━━━ Extract to read

An STO – Security Token Offering – is a fundraising method in which a company sells security tokens to investors in exchange for funding. Security tokens are a type of cryptocurrency that can hold assets such as stock, commodities, or real estate. STOs offer a regulated and safe way for investors to take part in blockchain-based investments and can bring liquidity to otherwise illiquid markets.

By the end of this in-depth analysis, you’ll be able to answer the question, “What is an STO?” as well as differentiate between an STO and an ICO (Initial Coin Offering).

Explained: What is an STO?

STO stands for security token offering. It’s the process of exchanging money for tokens, which represent their investment, similar to an ICO (Initial Coin Offering). An STO takes this a step further and sends out tokens that fall under the status of securities. STO crypto tokens can be issued by a business or the government and can represent physical or financial assets, such as real estate or corporate stock.

━━━━━━
━━━ Supplied material

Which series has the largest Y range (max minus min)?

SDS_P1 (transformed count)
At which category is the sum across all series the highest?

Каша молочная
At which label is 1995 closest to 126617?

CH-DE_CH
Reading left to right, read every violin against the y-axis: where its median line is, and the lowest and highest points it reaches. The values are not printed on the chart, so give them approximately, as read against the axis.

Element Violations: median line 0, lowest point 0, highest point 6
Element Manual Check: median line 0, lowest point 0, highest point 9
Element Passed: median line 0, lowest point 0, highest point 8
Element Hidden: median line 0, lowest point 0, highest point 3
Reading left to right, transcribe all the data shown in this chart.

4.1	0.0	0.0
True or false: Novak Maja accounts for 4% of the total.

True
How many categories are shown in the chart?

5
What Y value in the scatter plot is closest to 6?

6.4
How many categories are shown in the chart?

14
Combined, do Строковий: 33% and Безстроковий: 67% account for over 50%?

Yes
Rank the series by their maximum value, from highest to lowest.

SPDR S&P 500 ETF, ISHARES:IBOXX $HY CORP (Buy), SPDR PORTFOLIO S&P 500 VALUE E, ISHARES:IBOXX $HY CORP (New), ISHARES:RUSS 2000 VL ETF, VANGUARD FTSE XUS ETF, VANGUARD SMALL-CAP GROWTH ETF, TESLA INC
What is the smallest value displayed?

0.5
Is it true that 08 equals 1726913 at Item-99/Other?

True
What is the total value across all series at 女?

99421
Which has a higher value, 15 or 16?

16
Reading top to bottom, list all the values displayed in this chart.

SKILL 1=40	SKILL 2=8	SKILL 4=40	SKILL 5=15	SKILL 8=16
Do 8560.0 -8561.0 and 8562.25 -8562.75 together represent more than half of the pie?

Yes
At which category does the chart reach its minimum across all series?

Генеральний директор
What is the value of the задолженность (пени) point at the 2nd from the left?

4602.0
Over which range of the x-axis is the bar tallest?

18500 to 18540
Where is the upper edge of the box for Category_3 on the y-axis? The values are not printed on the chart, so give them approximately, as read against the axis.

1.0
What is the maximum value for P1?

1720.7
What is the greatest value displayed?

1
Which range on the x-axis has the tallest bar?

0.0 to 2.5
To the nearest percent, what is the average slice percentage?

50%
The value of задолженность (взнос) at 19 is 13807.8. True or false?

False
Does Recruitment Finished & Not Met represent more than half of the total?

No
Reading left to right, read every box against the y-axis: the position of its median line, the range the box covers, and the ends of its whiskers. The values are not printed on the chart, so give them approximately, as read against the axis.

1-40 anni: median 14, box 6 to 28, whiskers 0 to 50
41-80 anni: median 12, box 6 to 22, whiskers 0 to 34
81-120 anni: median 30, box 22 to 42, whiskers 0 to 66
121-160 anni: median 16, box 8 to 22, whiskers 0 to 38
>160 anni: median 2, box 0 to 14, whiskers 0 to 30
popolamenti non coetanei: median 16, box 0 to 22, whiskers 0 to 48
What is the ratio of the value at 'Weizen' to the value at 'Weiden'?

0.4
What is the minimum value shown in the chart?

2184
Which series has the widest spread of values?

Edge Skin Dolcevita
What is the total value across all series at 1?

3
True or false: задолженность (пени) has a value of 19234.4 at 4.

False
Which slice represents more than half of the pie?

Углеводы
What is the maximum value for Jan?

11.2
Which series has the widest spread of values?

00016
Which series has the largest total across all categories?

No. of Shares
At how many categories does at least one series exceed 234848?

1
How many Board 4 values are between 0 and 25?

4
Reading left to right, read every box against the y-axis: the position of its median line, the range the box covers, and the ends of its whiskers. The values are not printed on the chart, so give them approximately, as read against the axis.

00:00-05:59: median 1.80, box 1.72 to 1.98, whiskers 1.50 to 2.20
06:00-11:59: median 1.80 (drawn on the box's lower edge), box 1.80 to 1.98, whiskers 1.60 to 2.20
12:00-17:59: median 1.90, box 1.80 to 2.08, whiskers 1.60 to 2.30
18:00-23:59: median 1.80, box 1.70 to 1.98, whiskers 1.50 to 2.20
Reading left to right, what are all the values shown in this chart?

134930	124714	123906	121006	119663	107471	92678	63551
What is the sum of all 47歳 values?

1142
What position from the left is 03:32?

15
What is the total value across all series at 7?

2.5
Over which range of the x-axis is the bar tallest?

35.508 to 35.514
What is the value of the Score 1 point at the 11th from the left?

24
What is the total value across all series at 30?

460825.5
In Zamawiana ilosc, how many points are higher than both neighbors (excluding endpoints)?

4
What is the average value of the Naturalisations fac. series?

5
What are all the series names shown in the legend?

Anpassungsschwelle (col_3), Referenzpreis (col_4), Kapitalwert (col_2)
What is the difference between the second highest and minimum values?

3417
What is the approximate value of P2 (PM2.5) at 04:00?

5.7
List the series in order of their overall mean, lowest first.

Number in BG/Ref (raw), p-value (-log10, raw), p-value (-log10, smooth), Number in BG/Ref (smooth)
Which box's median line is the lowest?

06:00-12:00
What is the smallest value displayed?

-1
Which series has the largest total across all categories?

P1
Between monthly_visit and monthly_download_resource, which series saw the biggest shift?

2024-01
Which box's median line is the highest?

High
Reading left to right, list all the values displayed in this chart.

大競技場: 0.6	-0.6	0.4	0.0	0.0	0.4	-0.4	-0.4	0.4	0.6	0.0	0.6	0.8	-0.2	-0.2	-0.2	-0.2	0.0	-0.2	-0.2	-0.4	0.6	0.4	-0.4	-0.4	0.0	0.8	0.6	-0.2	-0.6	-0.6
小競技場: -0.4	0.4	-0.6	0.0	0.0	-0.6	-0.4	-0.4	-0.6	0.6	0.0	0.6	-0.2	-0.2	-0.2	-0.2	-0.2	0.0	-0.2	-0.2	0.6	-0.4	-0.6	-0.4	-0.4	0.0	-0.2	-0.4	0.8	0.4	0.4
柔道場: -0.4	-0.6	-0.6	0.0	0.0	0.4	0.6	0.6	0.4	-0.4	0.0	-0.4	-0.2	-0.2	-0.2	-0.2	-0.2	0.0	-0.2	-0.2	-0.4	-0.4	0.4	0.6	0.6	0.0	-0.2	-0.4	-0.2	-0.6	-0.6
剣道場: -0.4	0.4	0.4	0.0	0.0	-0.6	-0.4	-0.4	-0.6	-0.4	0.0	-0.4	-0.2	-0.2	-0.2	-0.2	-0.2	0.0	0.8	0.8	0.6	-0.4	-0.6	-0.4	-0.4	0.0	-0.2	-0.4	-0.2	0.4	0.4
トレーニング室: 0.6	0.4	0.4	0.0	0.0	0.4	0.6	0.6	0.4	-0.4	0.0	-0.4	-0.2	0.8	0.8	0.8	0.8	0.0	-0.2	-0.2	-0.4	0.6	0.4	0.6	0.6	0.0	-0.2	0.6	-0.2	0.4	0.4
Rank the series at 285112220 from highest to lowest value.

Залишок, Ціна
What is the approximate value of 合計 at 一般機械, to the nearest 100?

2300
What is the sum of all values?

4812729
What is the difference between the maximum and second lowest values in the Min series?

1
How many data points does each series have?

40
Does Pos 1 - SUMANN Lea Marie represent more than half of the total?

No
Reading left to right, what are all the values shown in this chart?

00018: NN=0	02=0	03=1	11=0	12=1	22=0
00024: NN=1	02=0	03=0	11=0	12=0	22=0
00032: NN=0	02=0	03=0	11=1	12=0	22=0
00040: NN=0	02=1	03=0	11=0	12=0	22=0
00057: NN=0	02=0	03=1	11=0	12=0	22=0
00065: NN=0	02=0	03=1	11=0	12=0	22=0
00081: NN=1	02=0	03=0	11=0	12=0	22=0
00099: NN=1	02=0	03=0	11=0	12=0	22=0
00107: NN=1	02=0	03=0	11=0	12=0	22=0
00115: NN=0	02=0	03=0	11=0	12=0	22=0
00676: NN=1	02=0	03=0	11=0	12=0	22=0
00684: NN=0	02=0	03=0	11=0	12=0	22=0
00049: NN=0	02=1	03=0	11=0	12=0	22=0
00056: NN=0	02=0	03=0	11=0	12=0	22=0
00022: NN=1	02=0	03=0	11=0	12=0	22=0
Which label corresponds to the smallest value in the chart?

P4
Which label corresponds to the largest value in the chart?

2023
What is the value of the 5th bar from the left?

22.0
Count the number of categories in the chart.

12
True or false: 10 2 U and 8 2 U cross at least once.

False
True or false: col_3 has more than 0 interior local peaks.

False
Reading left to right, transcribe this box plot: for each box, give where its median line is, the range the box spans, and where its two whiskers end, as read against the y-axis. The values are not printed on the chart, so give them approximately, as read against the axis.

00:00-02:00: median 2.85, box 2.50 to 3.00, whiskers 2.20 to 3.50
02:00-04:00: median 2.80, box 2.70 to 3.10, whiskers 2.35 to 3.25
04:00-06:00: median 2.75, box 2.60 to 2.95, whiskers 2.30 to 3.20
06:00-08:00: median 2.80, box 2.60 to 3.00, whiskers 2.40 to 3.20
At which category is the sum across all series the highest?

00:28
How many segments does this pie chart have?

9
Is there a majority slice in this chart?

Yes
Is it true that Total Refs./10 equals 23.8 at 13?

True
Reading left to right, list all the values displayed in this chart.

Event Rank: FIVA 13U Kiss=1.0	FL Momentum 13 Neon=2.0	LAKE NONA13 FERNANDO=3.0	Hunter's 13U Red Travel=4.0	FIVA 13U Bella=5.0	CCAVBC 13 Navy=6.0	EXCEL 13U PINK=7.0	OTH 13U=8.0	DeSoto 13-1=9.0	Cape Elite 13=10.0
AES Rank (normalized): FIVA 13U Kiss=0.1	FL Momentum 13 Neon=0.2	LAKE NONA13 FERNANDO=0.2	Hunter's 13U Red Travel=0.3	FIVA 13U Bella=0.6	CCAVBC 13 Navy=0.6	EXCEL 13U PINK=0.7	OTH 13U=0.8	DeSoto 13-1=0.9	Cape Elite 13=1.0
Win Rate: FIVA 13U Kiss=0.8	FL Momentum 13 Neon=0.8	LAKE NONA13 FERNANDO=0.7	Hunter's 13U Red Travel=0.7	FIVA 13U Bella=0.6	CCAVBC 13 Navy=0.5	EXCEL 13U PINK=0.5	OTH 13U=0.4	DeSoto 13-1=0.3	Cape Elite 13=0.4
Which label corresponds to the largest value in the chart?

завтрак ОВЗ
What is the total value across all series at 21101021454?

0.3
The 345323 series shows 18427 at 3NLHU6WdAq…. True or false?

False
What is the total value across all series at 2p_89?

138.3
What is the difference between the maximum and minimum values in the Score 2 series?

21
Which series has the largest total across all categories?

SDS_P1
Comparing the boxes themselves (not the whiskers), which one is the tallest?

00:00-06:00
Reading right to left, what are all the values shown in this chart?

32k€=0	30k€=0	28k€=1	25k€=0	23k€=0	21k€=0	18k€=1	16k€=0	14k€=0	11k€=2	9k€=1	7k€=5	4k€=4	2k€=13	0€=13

━━━━━━

**Explore the material**
1 - According to the text on security token offerings, what assets can security tokens hold?
2 - Quote the text on security token offerings word for word, starting with "By the end of" and going on through "or corporate stock.".

**Outputs in order**
1 - Stock, commodities, or real estate.

2 -
By the end of this in-depth analysis, you’ll be able to answer the question, “What is an STO?” as well as differentiate between an STO and an ICO (Initial Coin Offering).

Explained: What is an STO?

STO stands for security token offering. It’s the process of exchanging money for tokens, which represent their investment, similar to an ICO (Initial Coin Offering). An STO takes this a step further and sends out tokens that fall under the status of securities. STO crypto tokens can be issued by a business or the government and can represent physical or financial assets, such as real estate or corporate stock.